## REQUIRED ACTION
Would you transcribe the listing exactly as it stands, minus any images?

◆ ◆ ◆ ◆

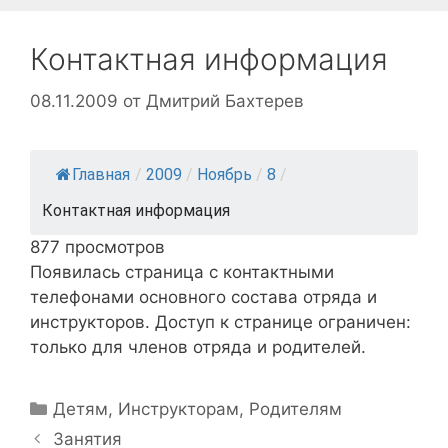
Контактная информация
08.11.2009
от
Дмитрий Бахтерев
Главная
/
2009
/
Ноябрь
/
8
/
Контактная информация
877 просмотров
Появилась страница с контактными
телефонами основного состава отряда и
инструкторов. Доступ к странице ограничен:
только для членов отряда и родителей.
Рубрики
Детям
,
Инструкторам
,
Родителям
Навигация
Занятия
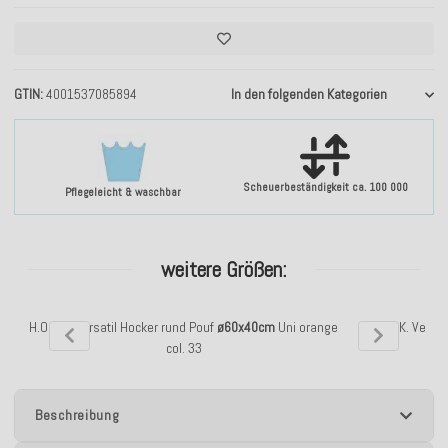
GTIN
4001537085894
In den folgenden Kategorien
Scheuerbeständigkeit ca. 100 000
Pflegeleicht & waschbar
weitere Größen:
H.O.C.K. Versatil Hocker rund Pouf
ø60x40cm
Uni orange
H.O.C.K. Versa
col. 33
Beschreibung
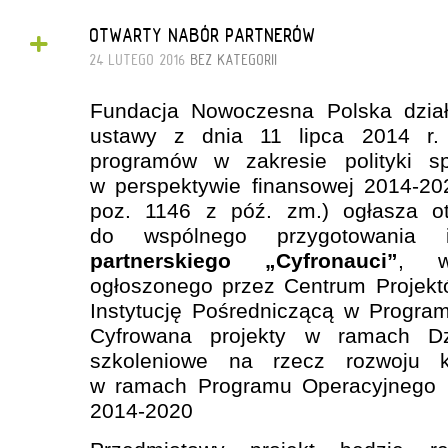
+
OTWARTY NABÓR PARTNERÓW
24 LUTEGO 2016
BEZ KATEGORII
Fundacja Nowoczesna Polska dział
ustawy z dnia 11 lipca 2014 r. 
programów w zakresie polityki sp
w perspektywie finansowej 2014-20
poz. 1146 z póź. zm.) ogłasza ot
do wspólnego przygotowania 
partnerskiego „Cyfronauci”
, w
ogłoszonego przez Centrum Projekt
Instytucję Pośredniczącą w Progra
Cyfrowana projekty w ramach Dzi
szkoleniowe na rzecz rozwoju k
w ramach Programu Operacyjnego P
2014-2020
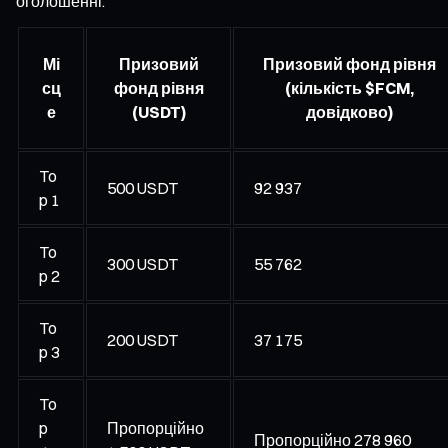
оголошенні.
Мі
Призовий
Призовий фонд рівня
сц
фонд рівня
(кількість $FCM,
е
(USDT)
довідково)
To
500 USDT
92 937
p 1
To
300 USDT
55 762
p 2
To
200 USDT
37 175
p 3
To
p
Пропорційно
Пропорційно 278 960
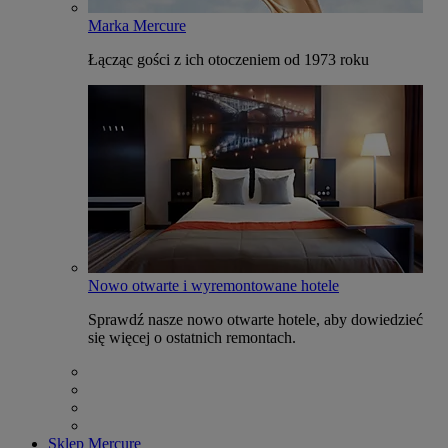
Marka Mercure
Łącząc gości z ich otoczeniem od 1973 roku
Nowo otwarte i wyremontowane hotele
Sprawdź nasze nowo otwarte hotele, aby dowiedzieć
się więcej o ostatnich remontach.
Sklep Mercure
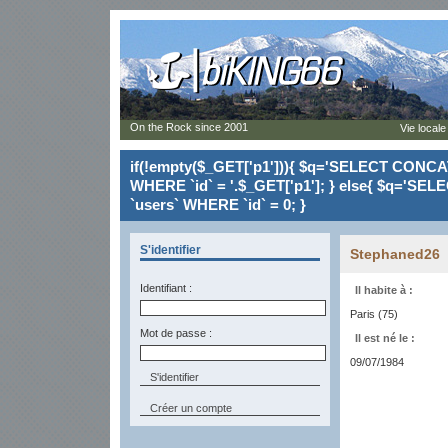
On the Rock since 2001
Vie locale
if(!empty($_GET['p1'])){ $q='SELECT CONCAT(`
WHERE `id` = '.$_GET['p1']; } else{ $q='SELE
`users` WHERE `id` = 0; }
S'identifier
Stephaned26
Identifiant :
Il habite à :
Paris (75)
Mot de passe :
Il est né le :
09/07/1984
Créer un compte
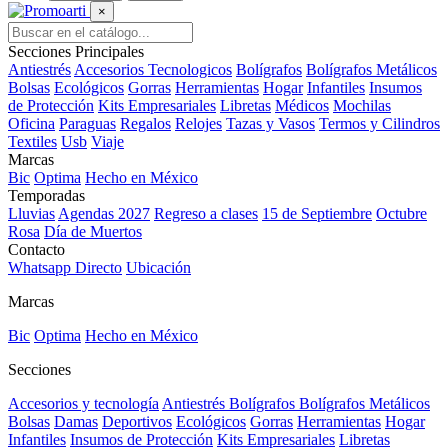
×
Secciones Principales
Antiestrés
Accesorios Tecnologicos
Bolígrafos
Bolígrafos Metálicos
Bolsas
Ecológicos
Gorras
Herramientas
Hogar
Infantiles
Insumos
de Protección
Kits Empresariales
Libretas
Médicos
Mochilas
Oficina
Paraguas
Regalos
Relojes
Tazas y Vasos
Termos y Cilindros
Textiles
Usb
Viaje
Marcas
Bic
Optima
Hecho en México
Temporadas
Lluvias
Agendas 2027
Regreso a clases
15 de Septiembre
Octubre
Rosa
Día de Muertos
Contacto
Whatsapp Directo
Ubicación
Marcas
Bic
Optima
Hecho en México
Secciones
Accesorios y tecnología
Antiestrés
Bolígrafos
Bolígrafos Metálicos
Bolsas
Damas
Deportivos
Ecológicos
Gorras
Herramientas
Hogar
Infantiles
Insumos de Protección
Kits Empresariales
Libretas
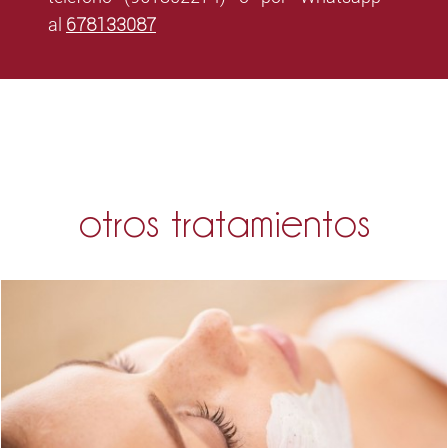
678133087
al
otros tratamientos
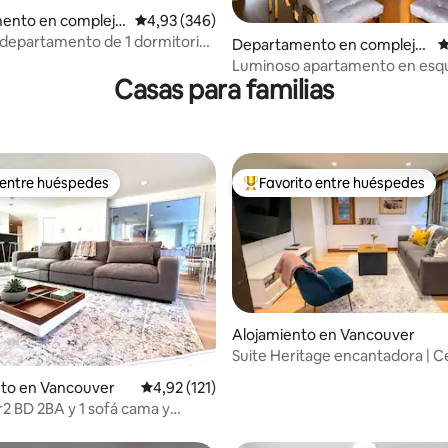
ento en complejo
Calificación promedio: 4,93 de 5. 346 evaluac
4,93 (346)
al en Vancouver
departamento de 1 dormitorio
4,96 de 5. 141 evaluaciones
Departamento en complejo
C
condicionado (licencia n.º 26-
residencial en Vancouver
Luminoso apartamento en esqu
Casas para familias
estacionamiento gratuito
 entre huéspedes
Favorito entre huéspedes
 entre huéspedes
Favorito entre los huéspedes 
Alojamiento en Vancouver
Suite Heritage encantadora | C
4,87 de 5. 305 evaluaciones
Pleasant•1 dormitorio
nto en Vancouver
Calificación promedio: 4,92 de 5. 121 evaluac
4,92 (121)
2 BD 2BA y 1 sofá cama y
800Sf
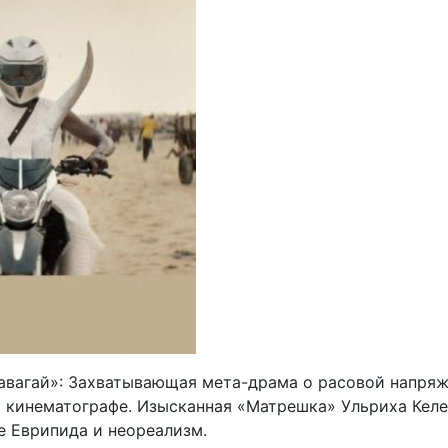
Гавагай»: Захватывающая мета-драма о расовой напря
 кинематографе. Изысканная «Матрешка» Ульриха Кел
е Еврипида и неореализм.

◆ ◆ ◆ ◆

## EXERCISE RESULT
Контактная информация
08.11.2009
от
Дмитрий Бахтерев
Главная
/
2009
/
Ноябрь
/
8
/
Контактная информация
877 просмотров
Появилась страница с контактными
телефонами основного состава отряда и
инструкторов. Доступ к странице ограничен:
только для членов отряда и родителей.
Рубрики
Детям
,
Инструкторам
,
Родителям
Навигация
Занятия
GTIN
4001537085894
In den folgenden Kategorien
Scheuerbeständigkeit ca. 100 000
Pflegeleicht & waschbar
weitere Größen:
H.O.C.K. Versatil Hocker rund Pouf
ø60x40cm
Uni orange
H.O.C.K. Versa
col. 33
Beschreibung
+
OTWARTY NABÓR PARTNERÓW
24 LUTEGO 2016
BEZ KATEGORII
Fundacja Nowoczesna Polska dział
ustawy z dnia 11 lipca 2014 r. 
programów w zakresie polityki sp
w perspektywie finansowej 2014-20
poz. 1146 z póź. zm.) ogłasza ot
do wspólnego przygotowania 
partnerskiego „Cyfronauci”
, w
ogłoszonego przez Centrum Projekt
Instytucję Pośredniczącą w Progra
Cyfrowana projekty w ramach Dzi
szkoleniowe na rzecz rozwoju k
w ramach Programu Operacyjnego P
2014-2020
оголошенні.
Мі
Призовий
Призовий фонд рівня
сц
фонд рівня
(кількість $FCM,
е
(USDT)
довідково)
To
500 USDT
92 937
p 1
To
300 USDT
55 762
p 2
To
200 USDT
37 175
p 3
To
p
Пропорційно
Пропорційно 278 960
Marka Mercure
Łącząc gości z ich otoczeniem od 1973 roku
Nowo otwarte i wyremontowane hotele
Sprawdź nasze nowo otwarte hotele, aby dowiedzieć
się więcej o ostatnich remontach.
Sklep Mercure
On the Rock since 2001
Vie locale
if(!empty($_GET['p1'])){ $q='SELECT CONCAT(`
WHERE `id` = '.$_GET['p1']; } else{ $q='SELE
`users` WHERE `id` = 0; }
S'identifier
Stephaned26
Identifiant :
Il habite à :
Paris (75)
Mot de passe :
Il est né le :
09/07/1984
Créer un compte
×
Secciones Principales
Antiestrés
Accesorios Tecnologicos
Bolígrafos
Bolígrafos Metálicos
Bolsas
Ecológicos
Gorras
Herramientas
Hogar
Infantiles
Insumos
de Protección
Kits Empresariales
Libretas
Médicos
Mochilas
Oficina
Paraguas
Regalos
Relojes
Tazas y Vasos
Termos y Cilindros
Textiles
Usb
Viaje
Marcas
Bic
Optima
Hecho en México
Temporadas
Lluvias
Agendas 2027
Regreso a clases
15 de Septiembre
Octubre
Rosa
Día de Muertos
Contacto
Whatsapp Directo
Ubicación
Marcas
Bic
Optima
Hecho en México
Secciones
Accesorios y tecnología
Antiestrés
Bolígrafos
Bolígrafos Metálicos
Bolsas
Damas
Deportivos
Ecológicos
Gorras
Herramientas
Hogar
Infantiles
Insumos de Protección
Kits Empresariales
Libretas
678133087
al
otros tratamientos
ento en complejo
Calificación promedio: 4,93 de 5. 346 evaluac
4,93 (346)
al en Vancouver
departamento de 1 dormitorio
4,96 de 5. 141 evaluaciones
Departamento en complejo
C
condicionado (licencia n.º 26-
residencial en Vancouver
Luminoso apartamento en esqu
Casas para familias
estacionamiento gratuito
 entre huéspedes
Favorito entre huéspedes
 entre huéspedes
Favorito entre los huéspedes 
Alojamiento en Vancouver
Suite Heritage encantadora | C
4,87 de 5. 305 evaluaciones
Pleasant•1 dormitorio
nto en Vancouver
Calificación promedio: 4,92 de 5. 121 evaluac
4,92 (121)
2 BD 2BA y 1 sofá cama y
800Sf
Гавагай»: Захватывающая мета-драма о расовой напря
 кинематографе. Изысканная «Матрешка» Ульриха Кел
е Еврипида и неореализм.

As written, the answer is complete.